# [PASSAGE PROVIDED]
=-=-=-=-=
Surviving childhood

One of the things we aging boomers love to talk about is how much safer the world used to be when we were kids.

It was in some respects. Mostly, though, I wonder how we survived.

As kids in the 1950s and 60s we were allowed to roam our entire neighborhoods from sunup to sundown free from fear of death or abduction. Nobody was ever snatched off the street. That possibility never even crossed our minds.

We didn’t have drive-by shootings. Hell, we didn’t have drive-thru hamburger joints. Back then if you wanted to buy a burger or shoot somebody you had to park the car and get out first.

It was a simpler, more forgiving time. But it was also a daily horror show we never imagined.

Cars didn’t have seat belts until the mid-sixties. It took years before most people used them. They seemed silly to those of us who grew up literally bouncing between the back and front seats everywhere our parents drove us. They didn’t mind in the least as long as we didn’t start fighting.

 

We had house fans with no protective cage to keep little fingers out of the whirling steel blades. If you had invented the electric fan doesn’t a protective cage over the front just seem like a natural piece of the big picture? How did they not think of that?

I never heard of a single injury.

I could go on and on…

The heat in our homes came up from the floor through metal grates that got hot enough to sear a waffle pattern into tender toddler feet and butts.
=-=-=-=-=
# [EXCERPTED DATA]
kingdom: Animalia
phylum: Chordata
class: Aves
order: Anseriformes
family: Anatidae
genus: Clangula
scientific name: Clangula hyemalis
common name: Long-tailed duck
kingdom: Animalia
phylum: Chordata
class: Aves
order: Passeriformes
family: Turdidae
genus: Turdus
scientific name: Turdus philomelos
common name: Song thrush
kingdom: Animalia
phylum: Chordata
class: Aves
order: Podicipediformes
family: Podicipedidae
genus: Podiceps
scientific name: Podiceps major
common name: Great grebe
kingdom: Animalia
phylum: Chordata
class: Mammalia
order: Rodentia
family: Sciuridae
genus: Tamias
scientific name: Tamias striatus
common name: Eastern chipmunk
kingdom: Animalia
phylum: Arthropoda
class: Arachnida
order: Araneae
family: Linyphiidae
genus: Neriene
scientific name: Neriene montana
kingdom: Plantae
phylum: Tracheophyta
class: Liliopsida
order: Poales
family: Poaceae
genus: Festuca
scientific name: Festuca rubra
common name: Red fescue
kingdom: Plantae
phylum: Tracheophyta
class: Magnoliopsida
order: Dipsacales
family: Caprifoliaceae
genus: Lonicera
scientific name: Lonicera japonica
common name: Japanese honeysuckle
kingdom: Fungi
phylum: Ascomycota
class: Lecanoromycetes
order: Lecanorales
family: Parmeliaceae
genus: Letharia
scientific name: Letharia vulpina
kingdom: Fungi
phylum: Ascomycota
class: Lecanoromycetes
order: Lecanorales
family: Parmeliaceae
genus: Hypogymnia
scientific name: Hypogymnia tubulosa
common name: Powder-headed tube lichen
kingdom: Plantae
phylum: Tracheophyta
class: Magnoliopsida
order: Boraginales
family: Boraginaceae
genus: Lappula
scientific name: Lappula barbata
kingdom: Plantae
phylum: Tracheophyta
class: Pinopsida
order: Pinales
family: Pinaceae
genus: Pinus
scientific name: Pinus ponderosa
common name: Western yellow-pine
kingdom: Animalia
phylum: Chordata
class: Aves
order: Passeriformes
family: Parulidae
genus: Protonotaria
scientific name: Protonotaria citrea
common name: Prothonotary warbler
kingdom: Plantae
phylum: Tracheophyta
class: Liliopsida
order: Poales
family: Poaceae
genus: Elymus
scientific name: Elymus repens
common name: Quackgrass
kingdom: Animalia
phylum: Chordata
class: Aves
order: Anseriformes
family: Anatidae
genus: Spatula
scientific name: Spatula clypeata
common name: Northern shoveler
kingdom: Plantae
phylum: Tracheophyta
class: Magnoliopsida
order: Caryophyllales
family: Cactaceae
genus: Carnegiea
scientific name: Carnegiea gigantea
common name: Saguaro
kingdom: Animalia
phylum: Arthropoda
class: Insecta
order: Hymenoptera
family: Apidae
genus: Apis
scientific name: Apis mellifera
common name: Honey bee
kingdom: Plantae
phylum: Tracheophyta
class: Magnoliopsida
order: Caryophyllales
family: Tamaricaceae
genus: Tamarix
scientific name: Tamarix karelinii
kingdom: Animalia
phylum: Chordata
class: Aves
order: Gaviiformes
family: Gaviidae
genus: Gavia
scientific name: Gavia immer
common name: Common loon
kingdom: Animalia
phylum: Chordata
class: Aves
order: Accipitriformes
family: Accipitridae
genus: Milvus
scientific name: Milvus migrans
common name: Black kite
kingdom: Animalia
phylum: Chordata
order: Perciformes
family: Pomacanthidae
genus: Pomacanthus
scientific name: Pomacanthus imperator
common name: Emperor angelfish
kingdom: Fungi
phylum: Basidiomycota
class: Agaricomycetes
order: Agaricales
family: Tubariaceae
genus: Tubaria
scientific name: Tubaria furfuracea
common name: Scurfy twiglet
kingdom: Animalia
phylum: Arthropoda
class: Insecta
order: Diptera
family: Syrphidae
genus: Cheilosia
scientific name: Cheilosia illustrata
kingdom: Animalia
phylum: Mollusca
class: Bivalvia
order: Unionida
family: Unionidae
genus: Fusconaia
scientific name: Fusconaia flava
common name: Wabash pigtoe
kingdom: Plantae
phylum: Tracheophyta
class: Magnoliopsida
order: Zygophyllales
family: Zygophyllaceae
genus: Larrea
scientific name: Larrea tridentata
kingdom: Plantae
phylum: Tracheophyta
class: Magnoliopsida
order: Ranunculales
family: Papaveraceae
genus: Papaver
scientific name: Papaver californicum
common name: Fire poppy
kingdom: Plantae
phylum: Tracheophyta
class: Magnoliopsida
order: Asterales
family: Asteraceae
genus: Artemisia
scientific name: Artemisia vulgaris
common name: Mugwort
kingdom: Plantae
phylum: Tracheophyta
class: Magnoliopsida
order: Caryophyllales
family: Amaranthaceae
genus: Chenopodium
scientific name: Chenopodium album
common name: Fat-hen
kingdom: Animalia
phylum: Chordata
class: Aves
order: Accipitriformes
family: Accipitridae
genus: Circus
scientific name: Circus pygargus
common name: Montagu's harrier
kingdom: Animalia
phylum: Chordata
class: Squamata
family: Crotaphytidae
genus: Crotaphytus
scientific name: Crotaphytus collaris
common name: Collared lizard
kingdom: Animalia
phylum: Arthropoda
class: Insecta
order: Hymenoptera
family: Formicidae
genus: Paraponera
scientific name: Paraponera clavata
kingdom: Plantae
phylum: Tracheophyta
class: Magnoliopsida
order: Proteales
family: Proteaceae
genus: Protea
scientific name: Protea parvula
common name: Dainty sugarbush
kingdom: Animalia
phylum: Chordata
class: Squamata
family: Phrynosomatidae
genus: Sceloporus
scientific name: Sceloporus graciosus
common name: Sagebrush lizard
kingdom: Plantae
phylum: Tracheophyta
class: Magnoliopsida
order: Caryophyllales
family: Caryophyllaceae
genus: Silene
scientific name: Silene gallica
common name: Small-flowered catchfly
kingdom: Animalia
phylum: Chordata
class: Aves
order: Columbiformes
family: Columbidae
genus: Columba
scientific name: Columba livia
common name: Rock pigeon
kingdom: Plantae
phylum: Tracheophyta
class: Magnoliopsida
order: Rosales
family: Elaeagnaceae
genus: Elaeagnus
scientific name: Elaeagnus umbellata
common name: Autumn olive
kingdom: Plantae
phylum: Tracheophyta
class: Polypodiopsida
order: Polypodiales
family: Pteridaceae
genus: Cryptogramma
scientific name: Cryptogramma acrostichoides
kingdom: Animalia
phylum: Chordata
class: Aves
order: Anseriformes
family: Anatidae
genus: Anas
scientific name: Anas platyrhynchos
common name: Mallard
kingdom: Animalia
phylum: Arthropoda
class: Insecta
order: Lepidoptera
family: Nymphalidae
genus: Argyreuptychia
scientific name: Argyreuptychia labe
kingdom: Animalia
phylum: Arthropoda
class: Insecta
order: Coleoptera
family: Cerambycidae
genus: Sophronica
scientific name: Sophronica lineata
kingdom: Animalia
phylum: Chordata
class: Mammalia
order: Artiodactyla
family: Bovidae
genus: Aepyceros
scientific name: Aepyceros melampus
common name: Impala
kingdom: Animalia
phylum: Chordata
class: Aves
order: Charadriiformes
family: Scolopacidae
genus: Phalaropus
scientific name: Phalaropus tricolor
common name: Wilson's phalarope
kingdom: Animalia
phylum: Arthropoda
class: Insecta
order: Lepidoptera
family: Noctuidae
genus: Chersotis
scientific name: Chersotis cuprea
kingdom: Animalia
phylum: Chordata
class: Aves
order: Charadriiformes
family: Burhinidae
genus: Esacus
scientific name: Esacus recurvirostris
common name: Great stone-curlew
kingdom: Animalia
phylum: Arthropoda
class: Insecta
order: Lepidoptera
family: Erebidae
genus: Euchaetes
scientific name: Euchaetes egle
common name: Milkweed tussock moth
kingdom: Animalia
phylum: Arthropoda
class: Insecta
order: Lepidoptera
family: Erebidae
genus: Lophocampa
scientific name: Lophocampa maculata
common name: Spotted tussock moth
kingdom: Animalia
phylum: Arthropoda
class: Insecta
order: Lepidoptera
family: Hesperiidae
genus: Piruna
=-=-=-=-=
# [CHALLENGES]
• a. Could you turn the records into a two-column CSV with the headers field and value? Begin at the record line that has "scientific name: Crotaphytus collaris" and stop after the one that has "genus: Sceloporus". Give one row per line, with each field quoted and any line breaks replaced by spaces.
• b. Could you pick up the essay about surviving a 1950s and 60s childhood and carry it on from where it stops?

# [FINAL ANSWERS]
• a.
field,value
"scientific name:","Crotaphytus collaris"
"common name:","Collared lizard"
"kingdom:","Animalia"
"phylum:","Arthropoda"
"class:","Insecta"
"order:","Hymenoptera"
"family:","Formicidae"
"genus:","Paraponera"
"scientific name:","Paraponera clavata"
"kingdom:","Plantae"
"phylum:","Tracheophyta"
"class:","Magnoliopsida"
"order:","Proteales"
"family:","Proteaceae"
"genus:","Protea"
"scientific name:","Protea parvula"
"common name:","Dainty sugarbush"
"kingdom:","Animalia"
"phylum:","Chordata"
"class:","Squamata"
"family:","Phrynosomatidae"
"genus:","Sceloporus"

• b.
Everybody smoked cigarettes, cigars and pipes everywhere. I mean everywhere: on buses and trains; in grocery stores, movie theaters, restaurants, churches and in every room of every home in America. That’s where this attachment to “fresh air” started, you know. Think about it. No matter where you live these days, big city or wide-open spaces, the air is no fresher outside than it is inside. But you still say, “I need some fresh air,” and then you step out of a filtered, air conditioned room into downtown San Bernardino.

Dogs ran free when we were kids.

You let the dog out of the house and he was gone, who knows where, until he came back to the porch and demanded re-entry. That might be the next day or the day after that. If he bit somebody while he was out you never knew about it. If he tangled with another dog you’d see him trot back into the house at dinner time, tongue and tail wagging happily, with one bloody ear and a mangled eyeball. You didn’t take him to the vet unless he’d been hit by a car and even then if he could hobble out of the street on two of his four legs Skippy was good to go.

We had killer toys. 

When I was a kid we would choose up sides and have wars using toy guns that were nearly as deadly as real ones. We had air-powered BB-rifles and pistols that allowed us to fire tiny steel balls with enough velocity to embed them under the skin of another kid, a dog or a cat. It stung but we loved it. This is where we first heard the sentence, “You could put an eye out with that!” Nobody ever stopped us from trying but the warning was issued occasionally and apparently it was heeded. Nobody ever lost an eye to a BB-gun assault.

If there weren’t enough BB-guns to go around, we’d just throw rocks.

Seriously, rock fights. And worse…

We had toy bows and arrows. Oh sure, the arrows had rubber cups on the end. You just took those off and whittled the wooden shaft into a pencil-sharp point.

And mind you, this was all going on shortly after World War II ended.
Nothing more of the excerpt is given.